● **Exercise goal**: For this listing, the lines between the one holding "line: (1145, 522) -> (1513, 646), added" and the one holding "line: (659, 951) -> (863, 1220), added", inclusive, must be set down exactly.

● **Records for the task**:

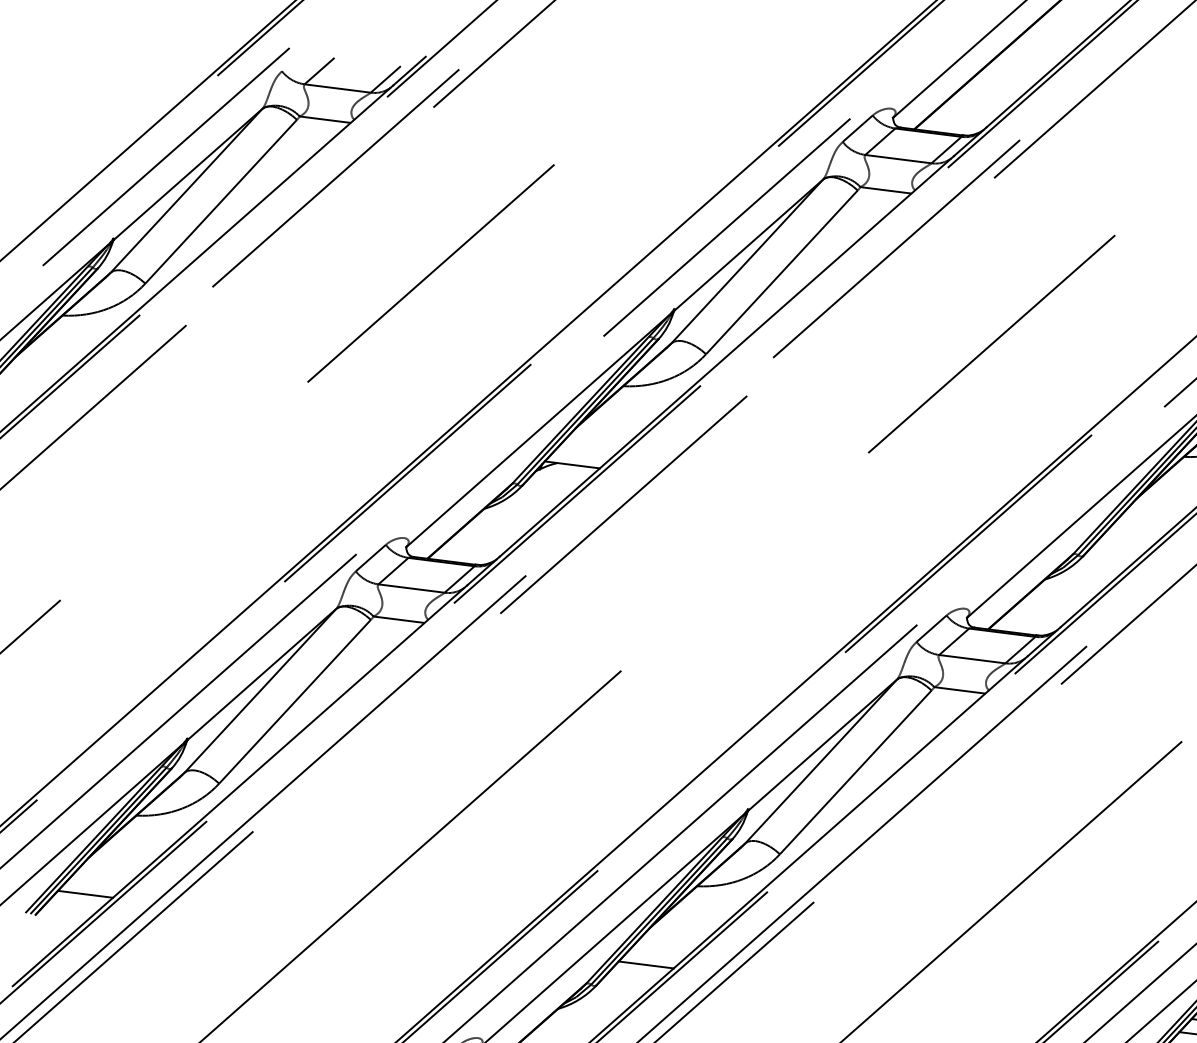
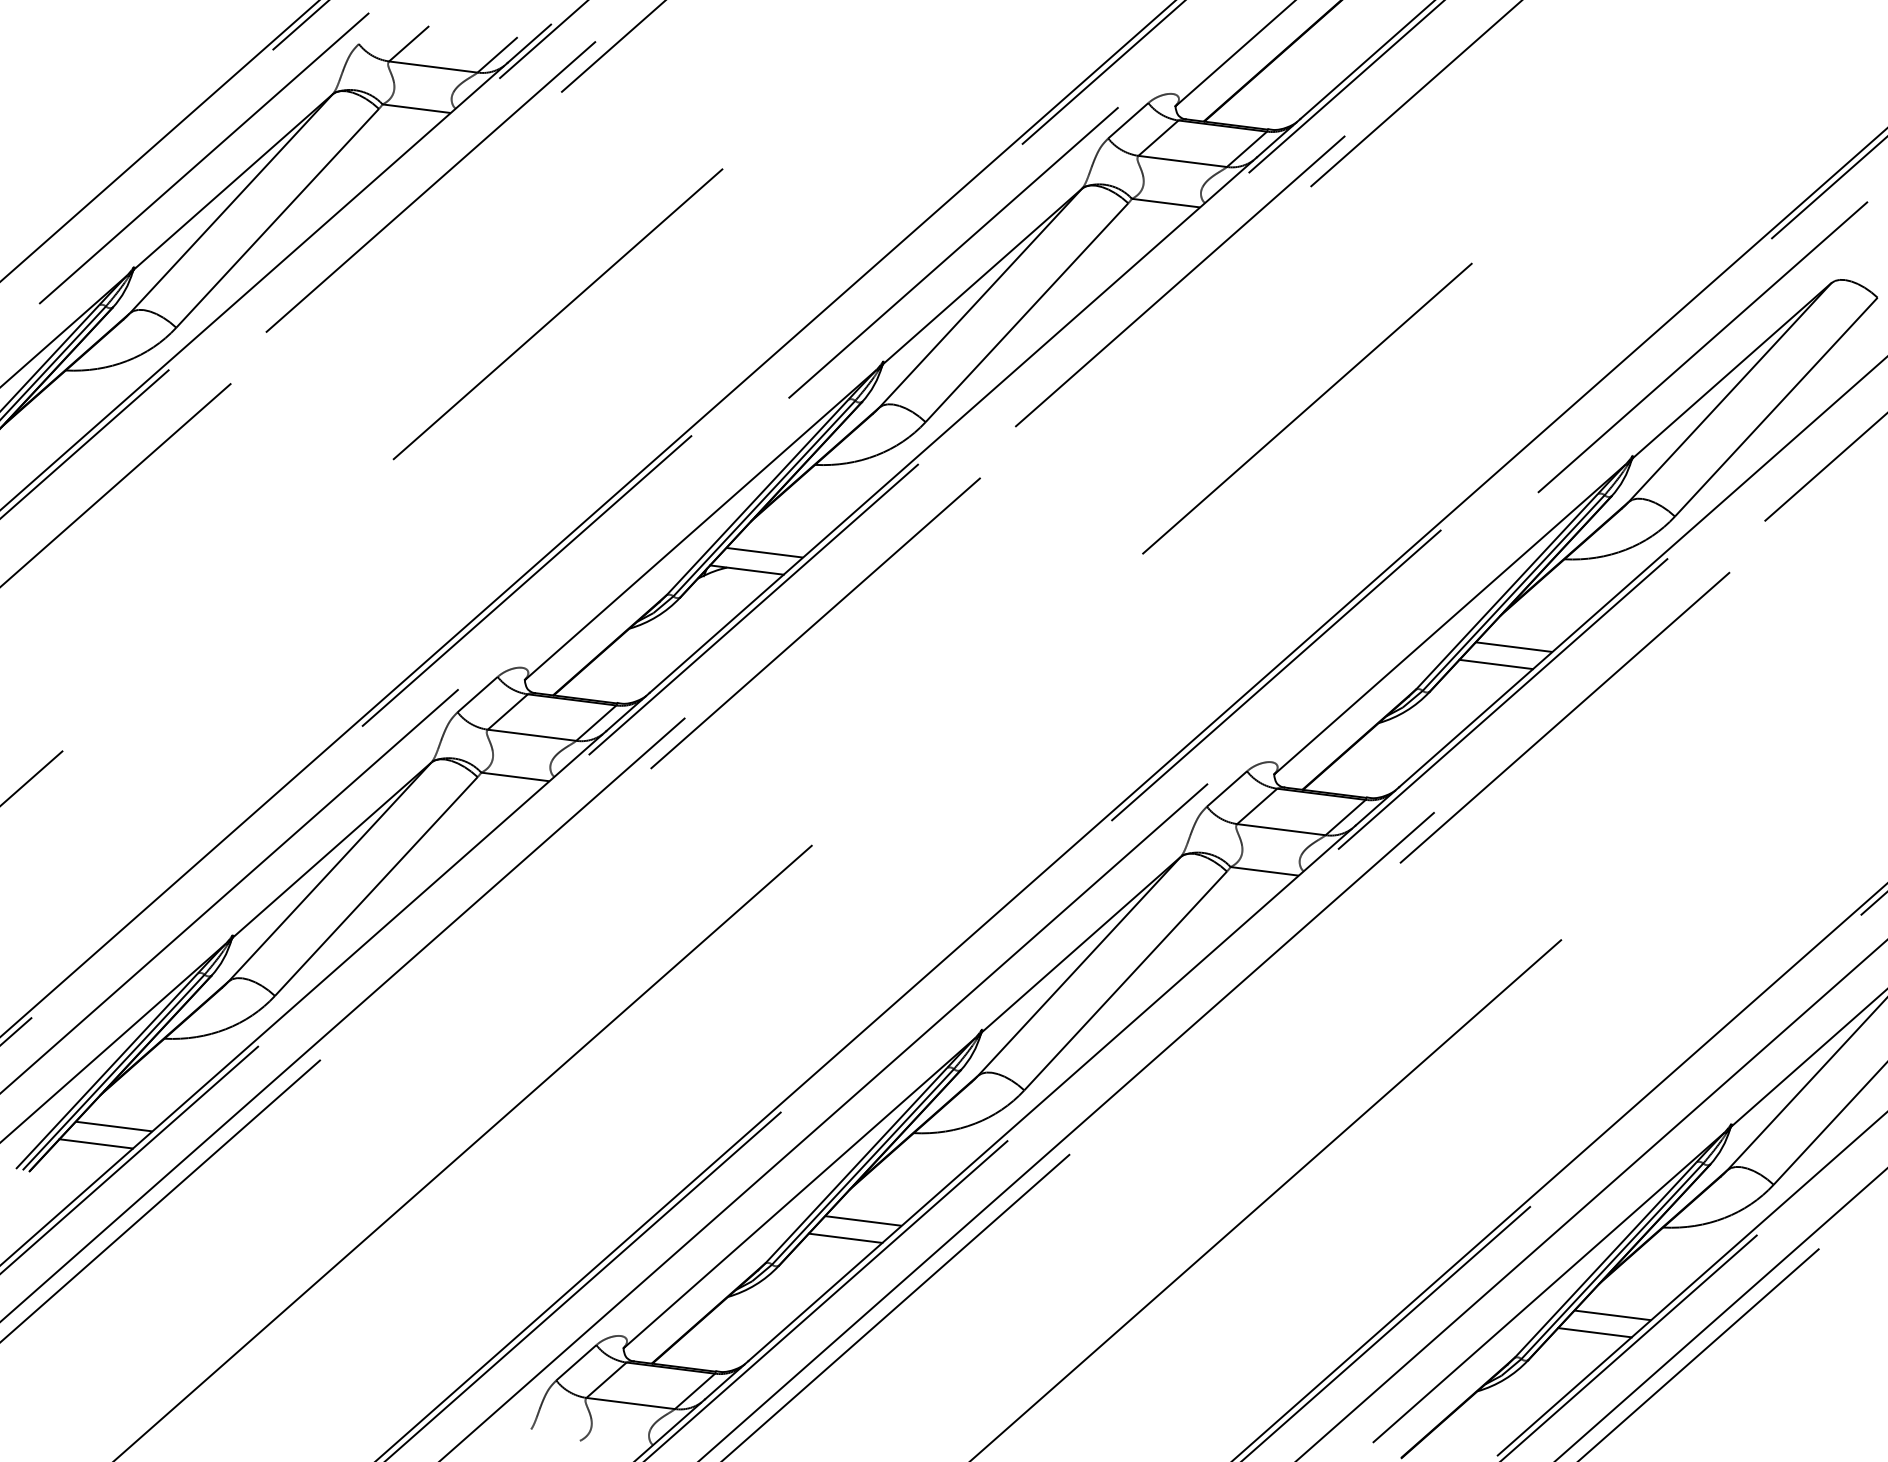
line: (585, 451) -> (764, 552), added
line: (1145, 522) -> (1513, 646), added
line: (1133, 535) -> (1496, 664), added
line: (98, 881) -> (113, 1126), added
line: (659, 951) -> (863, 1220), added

* * *

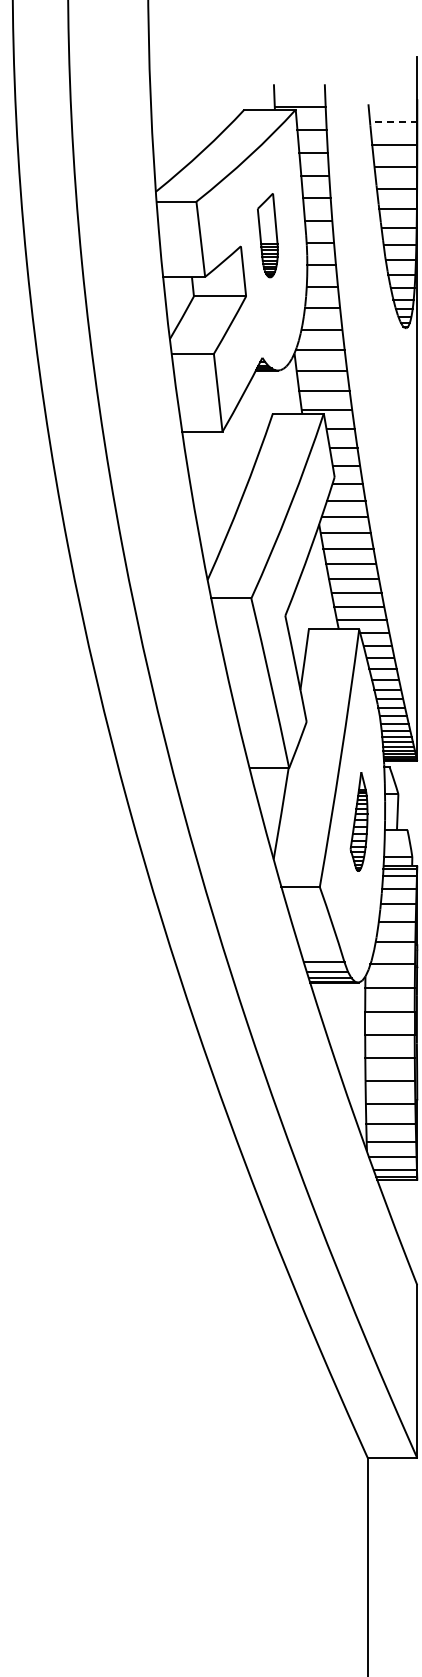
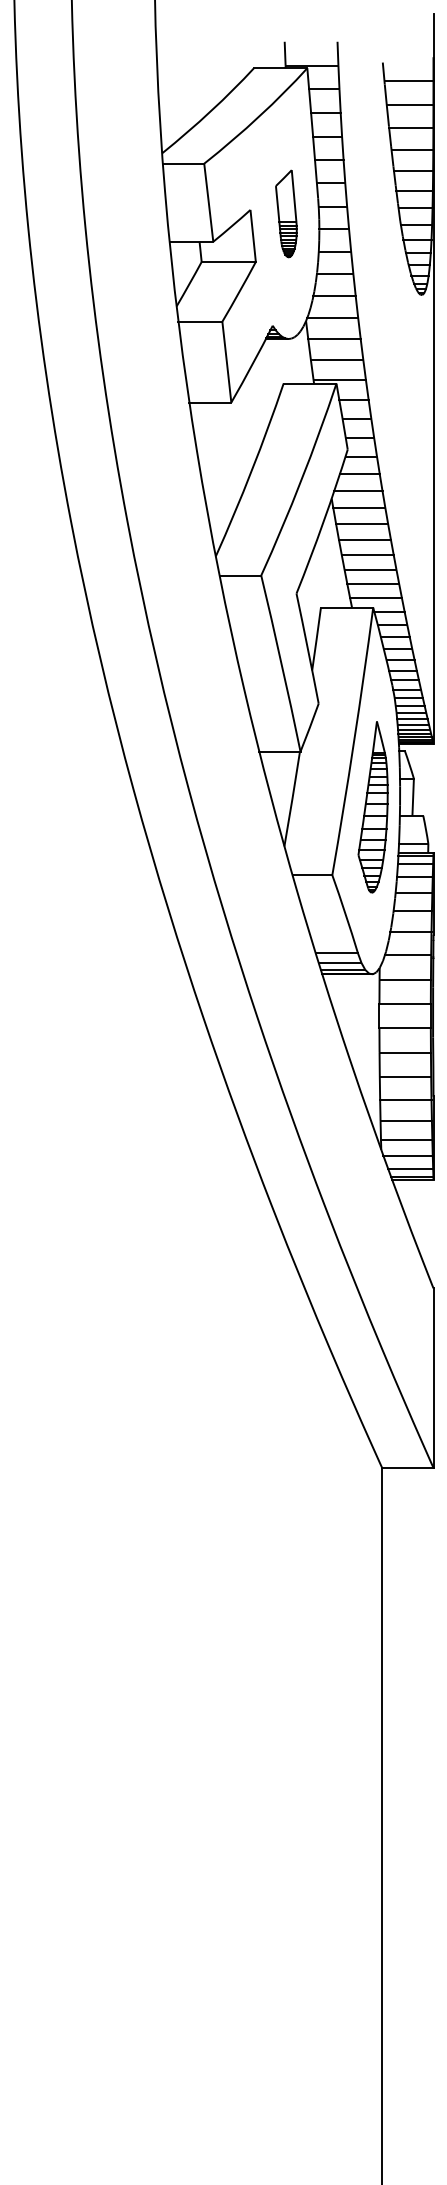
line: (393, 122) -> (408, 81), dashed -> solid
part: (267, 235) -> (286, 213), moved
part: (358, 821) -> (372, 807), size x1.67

---

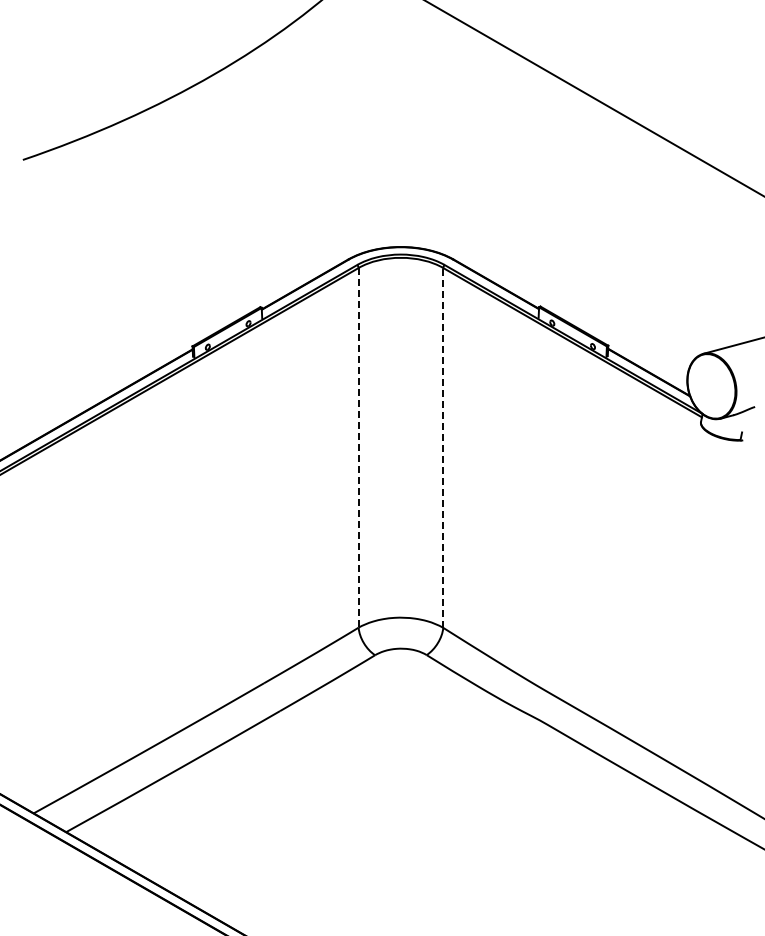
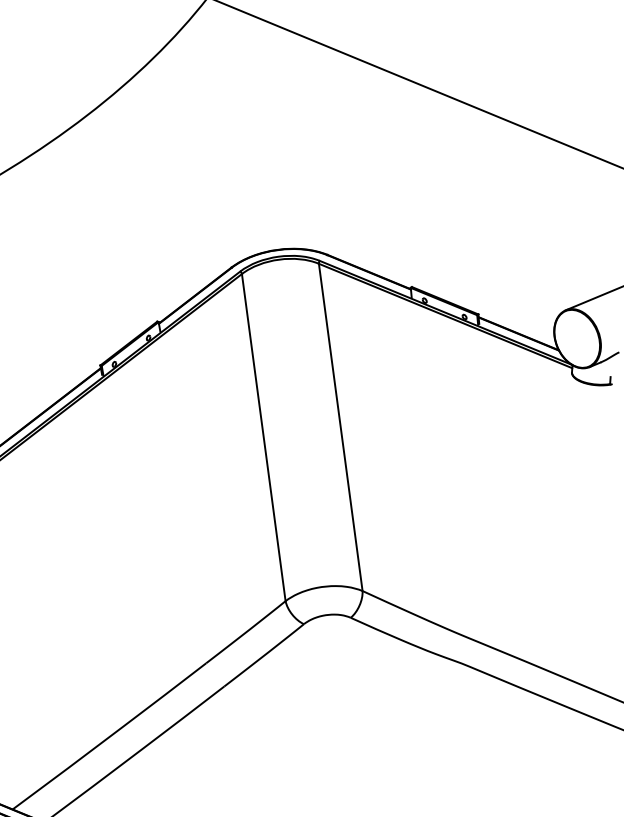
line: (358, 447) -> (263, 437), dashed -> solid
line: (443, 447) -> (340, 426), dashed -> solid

● **Task solution**:
line: (1145, 522) -> (1513, 646), added
line: (1133, 535) -> (1496, 664), added
line: (98, 881) -> (113, 1126), added
line: (659, 951) -> (863, 1220), added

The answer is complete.